═════ Text passage

I had a similar issue, where I had to make a copy from production to our QA environment. We faced two problems:
- Firewall blocking all http(s) traffic between QA and production
- Snapshots are impossible due to heavy writes and Zookeeper setup timing out
So I created a solution by simply retrieving all documents on the production server via the select handler and dump this into a xml file, copy the files to the QA server and then put them in a location where the import could pick them up. To get this to work took me way too much time, which was due to both my lack of knowledge of SOLR and also because most examples on the interwebs are wrong and everybody is just copying each other. Hence I'm sharing my solution here.
My script to dump the documents:
#!/bin/bash
SOURCE_SOLR_HOST='your.source.host'
SOLR_CHUNK_SIZE=10000
DUMP_DIR='/tmp/'
indexesfile='solr-indexes.txt'
for index in `cat $indexesfile`; do
solrurl="http://${SOURCE_SOLR_HOST}:8983/solr/$index/select?indent=on&q=*:*&wt=xml"

══════════
═════ Information given

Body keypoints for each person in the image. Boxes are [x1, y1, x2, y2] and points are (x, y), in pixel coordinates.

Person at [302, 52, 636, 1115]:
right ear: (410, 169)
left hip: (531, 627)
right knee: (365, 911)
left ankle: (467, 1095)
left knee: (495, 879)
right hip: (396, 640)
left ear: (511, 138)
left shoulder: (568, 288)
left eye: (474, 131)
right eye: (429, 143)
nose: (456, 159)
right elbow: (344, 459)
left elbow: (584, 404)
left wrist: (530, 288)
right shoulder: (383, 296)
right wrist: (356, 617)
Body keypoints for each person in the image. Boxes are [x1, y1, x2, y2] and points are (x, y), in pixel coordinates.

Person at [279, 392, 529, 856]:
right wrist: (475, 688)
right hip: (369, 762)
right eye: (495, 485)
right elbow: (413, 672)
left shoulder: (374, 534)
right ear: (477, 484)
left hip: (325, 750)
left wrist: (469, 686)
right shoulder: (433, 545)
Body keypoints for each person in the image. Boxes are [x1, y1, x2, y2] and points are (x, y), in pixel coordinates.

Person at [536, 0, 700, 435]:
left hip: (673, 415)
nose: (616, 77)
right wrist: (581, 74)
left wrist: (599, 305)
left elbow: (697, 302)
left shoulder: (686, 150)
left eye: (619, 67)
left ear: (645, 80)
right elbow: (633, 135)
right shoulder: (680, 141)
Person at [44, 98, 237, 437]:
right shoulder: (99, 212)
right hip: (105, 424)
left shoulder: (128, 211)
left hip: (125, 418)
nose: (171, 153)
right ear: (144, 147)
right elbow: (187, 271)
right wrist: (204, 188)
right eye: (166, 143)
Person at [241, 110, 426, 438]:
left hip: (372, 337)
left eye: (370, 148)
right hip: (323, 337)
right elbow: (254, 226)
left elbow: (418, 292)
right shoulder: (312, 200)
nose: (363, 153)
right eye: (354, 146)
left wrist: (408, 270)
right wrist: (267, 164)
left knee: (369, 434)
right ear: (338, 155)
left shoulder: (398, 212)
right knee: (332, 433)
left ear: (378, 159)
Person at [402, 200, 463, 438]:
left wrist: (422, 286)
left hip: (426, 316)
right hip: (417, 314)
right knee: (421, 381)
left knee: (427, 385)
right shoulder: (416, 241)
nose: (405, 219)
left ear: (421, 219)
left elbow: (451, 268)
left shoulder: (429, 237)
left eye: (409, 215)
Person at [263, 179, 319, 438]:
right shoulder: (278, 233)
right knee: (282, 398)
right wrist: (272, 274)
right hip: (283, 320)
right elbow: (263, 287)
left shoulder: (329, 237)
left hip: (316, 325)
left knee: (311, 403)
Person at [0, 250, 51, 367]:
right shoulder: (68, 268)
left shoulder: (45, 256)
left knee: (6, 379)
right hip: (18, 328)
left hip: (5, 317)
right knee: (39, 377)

══════════

* Exercises to complete:
a) In the post about copying Solr data from production to QA, why were snapshots impossible?
b) Output, word for word, the part of the Solr copying post that opens with the words containing "I had a similar" and closes with "my solution here.".
c) Go on with the post about copying Solr data to QA, starting after its last line.

* Written responses:
a) Snapshots were impossible because of heavy writes and the Zookeeper setup timing out.

b)
I had a similar issue, where I had to make a copy from production to our QA environment. We faced two problems:
- Firewall blocking all http(s) traffic between QA and production
- Snapshots are impossible due to heavy writes and Zookeeper setup timing out
So I created a solution by simply retrieving all documents on the production server via the select handler and dump this into a xml file, copy the files to the QA server and then put them in a location where the import could pick them up. To get this to work took me way too much time, which was due to both my lack of knowledge of SOLR and also because most examples on the interwebs are wrong and everybody is just copying each other. Hence I'm sharing my solution here.

c)
curl "${solrurl}&rows=10" -o /tmp/$index.xml
numfound=`grep -i numfound /tmp/$index.xml | sed -e 's/.*numFound=\"\([0-9]*\)\".*/\1/'`
chunks=$(expr $numfound / $SOLR_CHUNK_SIZE )
for chunk in $( eval echo {0..$chunks}); do
start_at=$(expr $chunk \* $SOLR_CHUNK_SIZE )
curl "${solrurl}&rows=${SOLR_CHUNK_SIZE}&start=${start_at}" -o ${DUMP_DIR}solr/${index}_${chunk}.xml
done
rm /tmp/$index.xml
done
It's reading the indexes to dump from the solr-indexes.txt file, so you can define all indexes in there.
During one of my searches I ended up on this question and the answers here helped me a bit with the import, but not entirely. You see, the examples by Duvo and Segfaulter don't work if you copy-paste them into SOLR. For instance the requestHandler tag is ignored by SOLR if you don't use the correct case.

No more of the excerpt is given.